Task inputs –
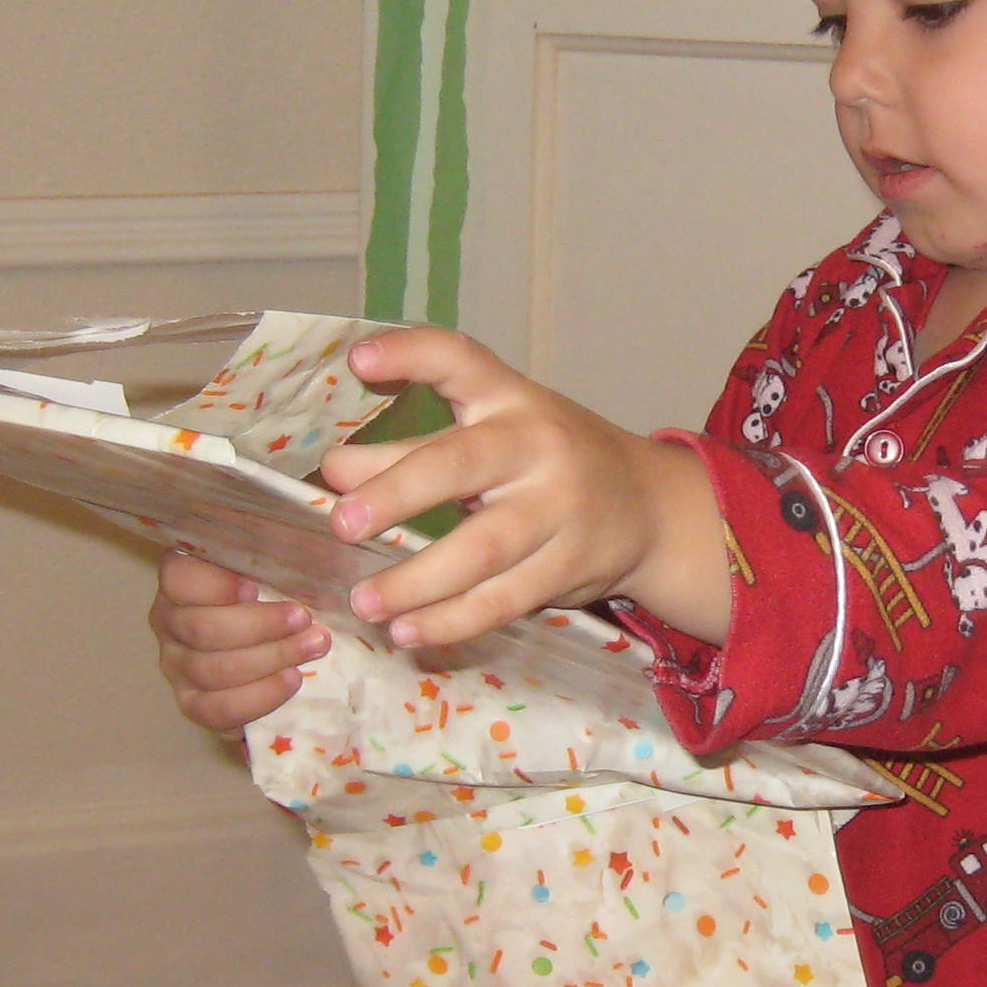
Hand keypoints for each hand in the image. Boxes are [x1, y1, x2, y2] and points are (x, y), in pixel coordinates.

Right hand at [149, 549, 330, 733]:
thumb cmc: (276, 593)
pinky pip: (218, 709)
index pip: (179, 577)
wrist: (275, 648)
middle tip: (304, 618)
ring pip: (213, 670)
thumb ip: (279, 551)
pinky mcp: (192, 704)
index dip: (214, 584)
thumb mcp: (275, 565)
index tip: (255, 585)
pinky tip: (291, 679)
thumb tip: (321, 528)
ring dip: (270, 658)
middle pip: (202, 628)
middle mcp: (169, 620)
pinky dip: (259, 696)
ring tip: (313, 646)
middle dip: (261, 626)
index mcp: (182, 578)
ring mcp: (176, 665)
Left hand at [320, 327, 728, 647]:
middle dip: (400, 491)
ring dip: (418, 581)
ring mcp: (559, 507)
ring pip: (483, 548)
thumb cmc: (548, 462)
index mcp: (509, 399)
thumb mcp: (488, 439)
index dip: (411, 355)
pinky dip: (452, 621)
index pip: (461, 361)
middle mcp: (536, 444)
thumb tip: (334, 471)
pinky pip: (504, 599)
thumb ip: (407, 452)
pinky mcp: (570, 565)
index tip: (359, 362)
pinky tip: (408, 631)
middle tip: (343, 522)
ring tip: (364, 601)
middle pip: (463, 463)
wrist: (652, 507)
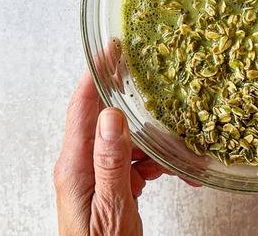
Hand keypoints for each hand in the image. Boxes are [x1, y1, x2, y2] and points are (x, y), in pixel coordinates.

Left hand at [53, 69, 167, 234]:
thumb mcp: (112, 208)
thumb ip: (111, 162)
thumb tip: (111, 116)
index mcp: (75, 166)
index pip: (82, 107)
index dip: (96, 74)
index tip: (111, 49)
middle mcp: (81, 165)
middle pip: (106, 118)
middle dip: (132, 100)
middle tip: (152, 77)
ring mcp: (95, 176)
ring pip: (126, 143)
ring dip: (155, 142)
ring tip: (182, 146)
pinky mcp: (109, 187)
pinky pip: (133, 164)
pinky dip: (157, 165)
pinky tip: (177, 171)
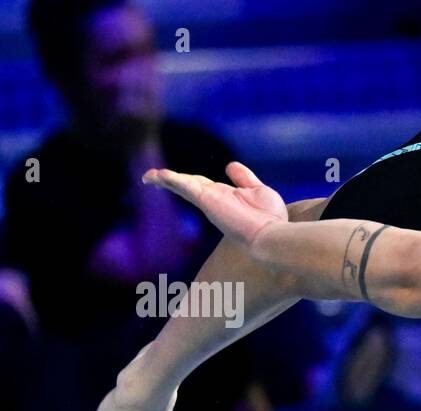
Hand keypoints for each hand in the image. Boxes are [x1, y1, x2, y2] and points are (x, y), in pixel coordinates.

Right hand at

Task details – Would you print exactly, and only, the lines of the data above from the line with "pinky mcp: (192, 704)" through the line with "ring mcp: (559, 507)", inclusive?

Your solution –
pinky mcp: (192, 704)
index dip: (214, 584)
thumb mcp: (275, 565)
index tip: (255, 585)
pinky tip: (291, 679)
thumb tip: (321, 528)
ring dip: (270, 658)
middle pip: (202, 628)
middle mcp: (169, 620)
pinky dip: (259, 696)
ring tip: (313, 646)
middle dip: (261, 626)
index mcp: (182, 578)
ring mcp: (176, 665)
Left hand at [320, 327, 728, 647]:
middle dip: (400, 491)
ring dip: (418, 581)
ring mcp: (559, 507)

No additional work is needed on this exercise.